The trail south of Texas Pass leads down past the base of Pingora Peak to Lonesome Lake (on the featured image at the top, Pingora Peak is the prominent one on the left). Though mostly meadows, the trail is once again easy to lose. Just keep heading downhill, an elevation drop of about 1,300 feet in one mile. The trail is east of the small creek that comes out of the small cirque below the pass, cutting through the trees above Lonesome Lake, emerging at the northwest corner of the lake. From there, it skirts the shoreline and meets up with an official trail again right at the outlet stream at the east end of the lake. (Or I should say river, the lake is the headwaters for the North Popo Agie River.)
There is no camping within a quarter-mile of the lake.
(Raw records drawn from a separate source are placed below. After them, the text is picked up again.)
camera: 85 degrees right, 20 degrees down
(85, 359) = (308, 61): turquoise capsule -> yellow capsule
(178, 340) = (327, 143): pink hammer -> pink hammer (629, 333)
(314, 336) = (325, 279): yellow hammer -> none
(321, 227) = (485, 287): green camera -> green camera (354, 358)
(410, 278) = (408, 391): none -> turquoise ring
We found abundant campsites on the southeast side of the lake. The view of the Cirque of Towers, as it surrounds the lake, is spectacular. Unfortunately, the afternoon we arrived, the sky had grown overcast, and it looked like it might rain that night. I took a few photos, but just mainly enjoyed the view and took a nap on a flat boulder “island” along the lake shore.
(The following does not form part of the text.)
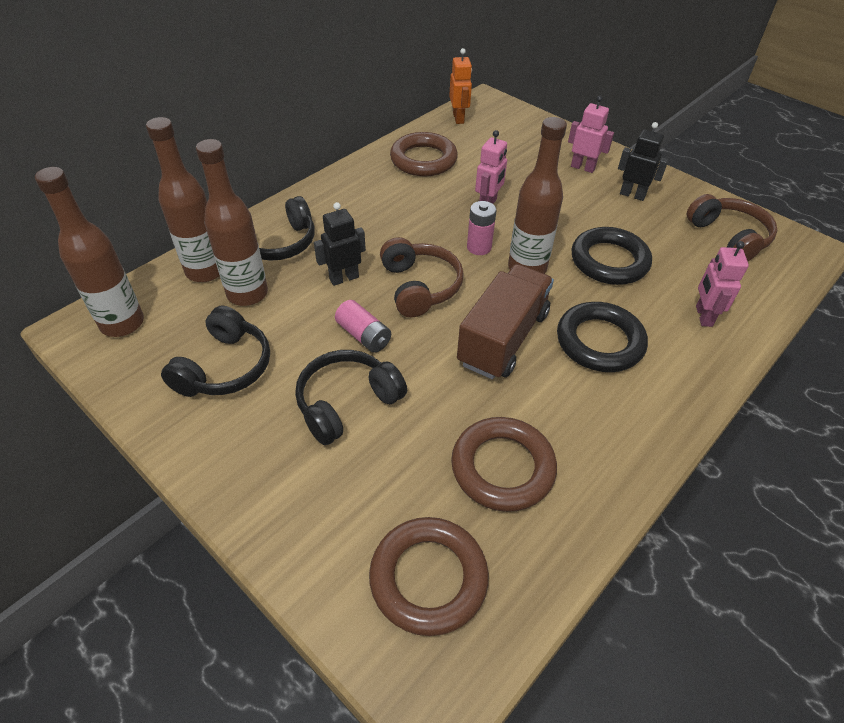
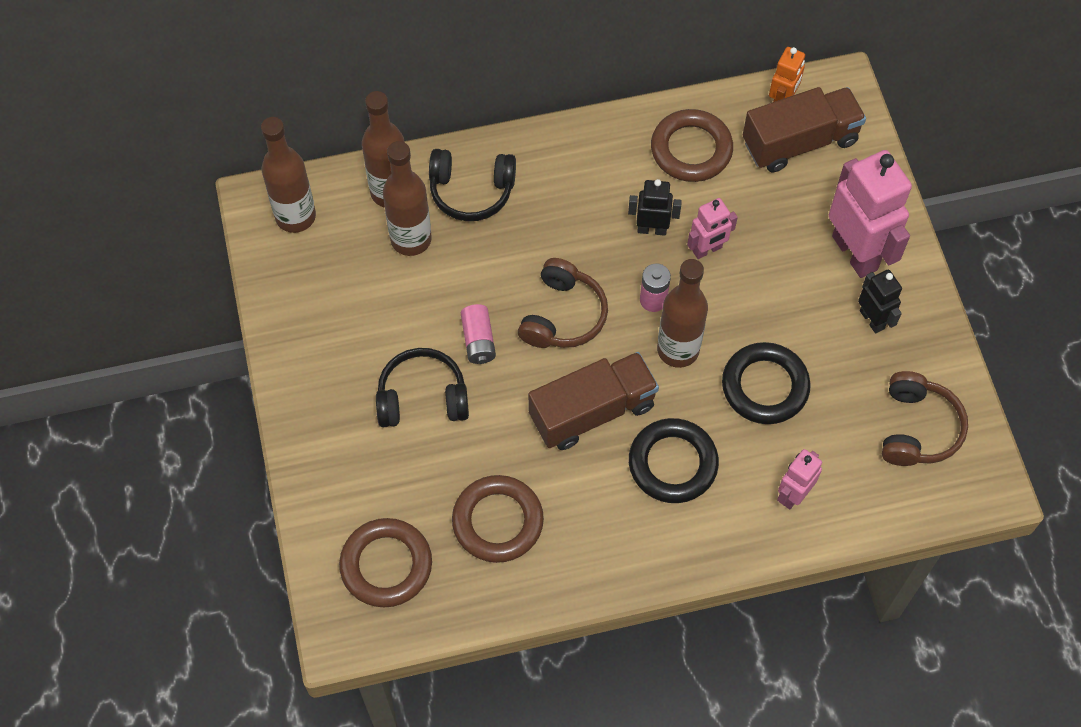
camera: 35 degrees right, 15 degrees up
(225, 367) = (351, 309): black headphones -> none
(344, 278) = (503, 267): black robot -> black robot (652, 229)
(489, 131) = (800, 142): none -> brown truck
(582, 167) = (855, 252): pink robot -> pink robot, size x1.91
In the morning, we rose early for sunrise, just in case the clouds had parted in the night. And they had. As the first alpenglow hit the peaks, the lake was a mirror. As the sun rose, lighting more of the mountains, a slight breeze came up, but the view was no less amazing.
Later that morning, we packed up and climbed the trail to Jackass Pass – not nearly as bad as Texas Pass, only gaining 550 feet over a mile – the scenery spectacular all the way. We spent a long time at the pass, climbing the small hill west of it, soaking in the view of the nearby War Bonnet Peak to the west, the rest of the Cirque and Lonesome Lake to the north, and Arrowhead Lake (shaped exactly like an arrowhead) to the southwest.
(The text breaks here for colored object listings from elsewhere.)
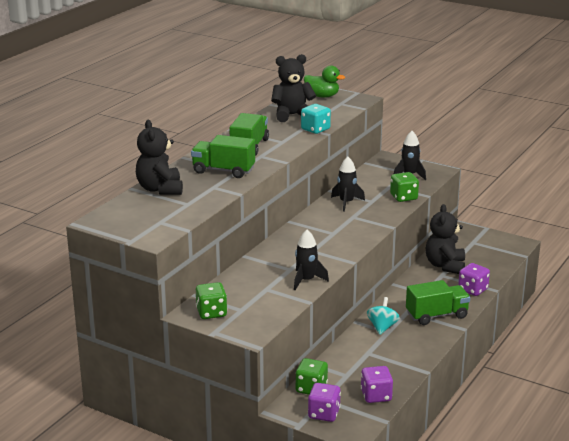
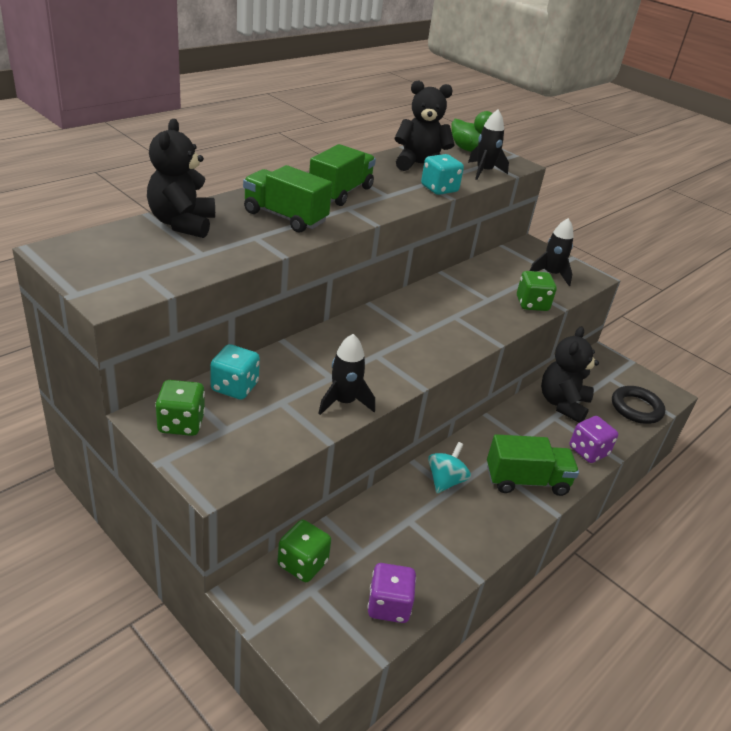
camera: 10 degrees right, 10 degrees up
(231, 287) = (235, 387): none -> turquoise dice
(324, 414) = (298, 619): purple dice -> none
(346, 203) = (454, 294): black rocket -> black rocket (484, 171)
(498, 257) = (636, 408): none -> black ring

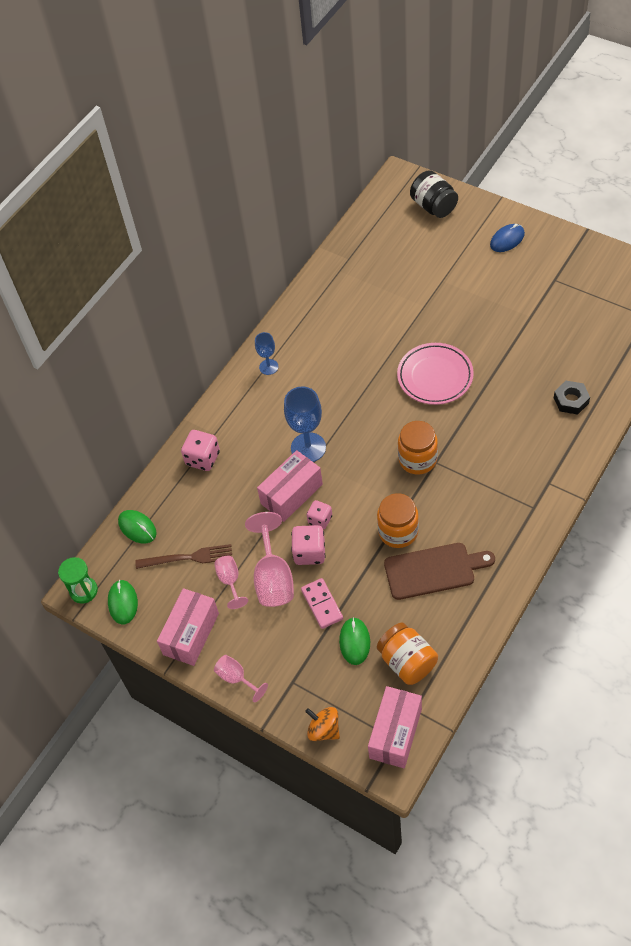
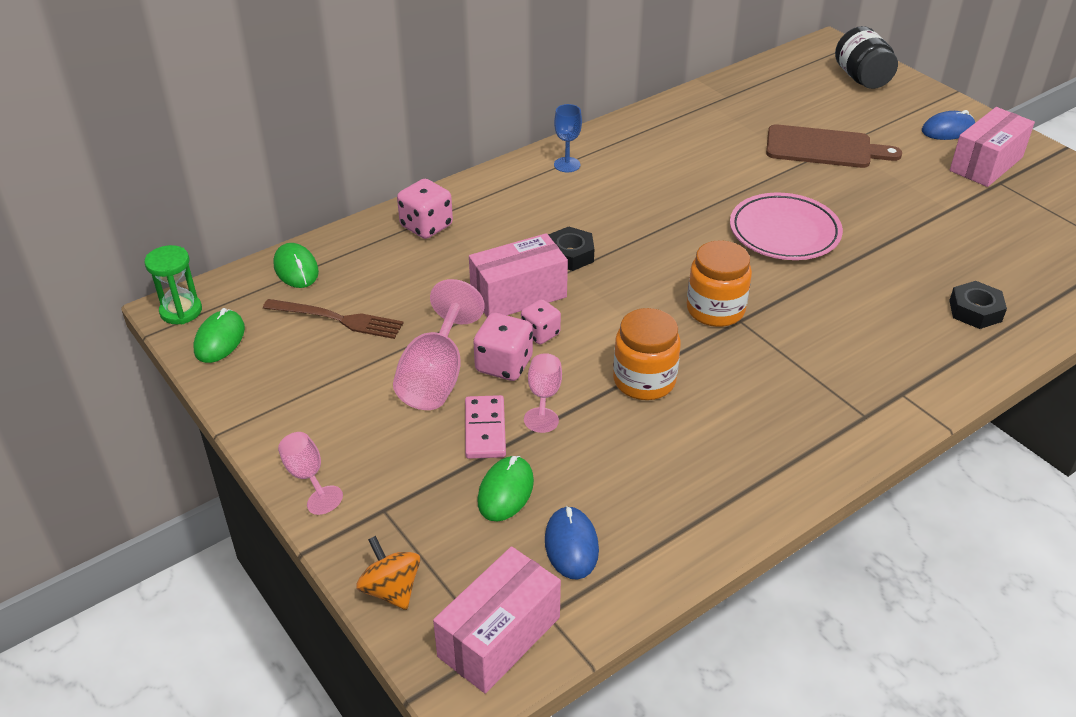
camera: 15 degrees right, 15 degrees down
(191, 634) = (282, 403): pink box -> pink box (986, 164)
(230, 581) = (375, 361): pink goblet -> pink goblet (544, 396)
(308, 447) = (570, 254): blue goblet -> black nut
(407, 662) = (571, 545): orange jar -> blue mouse
(434, 570) = (673, 443): brown cutting board -> brown cutting board (824, 148)

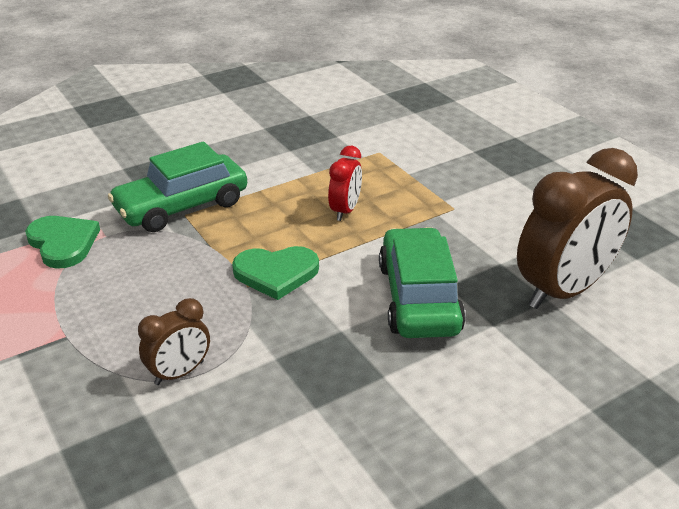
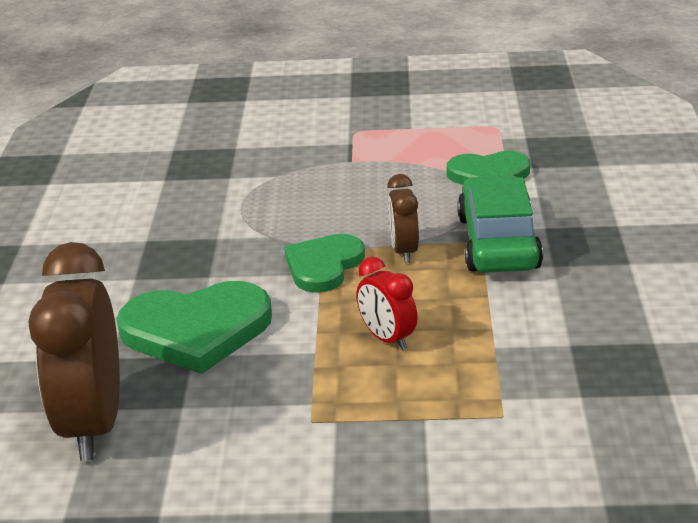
camera: 125 degrees right, 5 degrees down
(179, 373) = (252, 196): brown clock -> brown clock (404, 251)
(418, 298) = (196, 330): green car -> green heart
From Jackass Pass, the trail traverses along the mountainside above Arrowhead Lake then drops about 1,000 feet down to Big Sandy Lake, about 2.4 miles from the top of Jackass. While the elevation between Big Sandy Lake and Jackass Pass isn’t too extreme, both Rob and I were glad we were coming down instead of going up. What’s not included in the 1,000 elevation gain is all the little ups and downs. We both thought coming into the Cirque from the north via Texas Pass was the easier option if doing the loop trip (if doing an in-and-out, coming in via Big Sandy and Jackass Pass is probably easier, but you would miss Shadow Lake that way).
Our original plan was to camp at Big Sandy Lake and hike out the next day. Even though the scenery at Big Sandy Lake is great, after the previous day in the Cirque, it didn’t quite match up, and still being relatively early in the day, we decided to hump it all the way out that afternoon and spend our extra day driving through Yellowstone National Park on the way home. The trail from Big Sandy out to the trailhead is about 5.6 miles and relatively flat, losing only about 600 feet. We set a good pace and made it back to the car before dinner time.
All in all, it was a great backpacking trip. I highly recommend doing the loop. Don’t be afraid of the portion of the trail that is unmaintained and unofficial. For the most part, it is easy to follow, and where it is not, the way to go is fairly obvious. This national-park worthy hike will leave you wanting go back – I can’t wait to go back.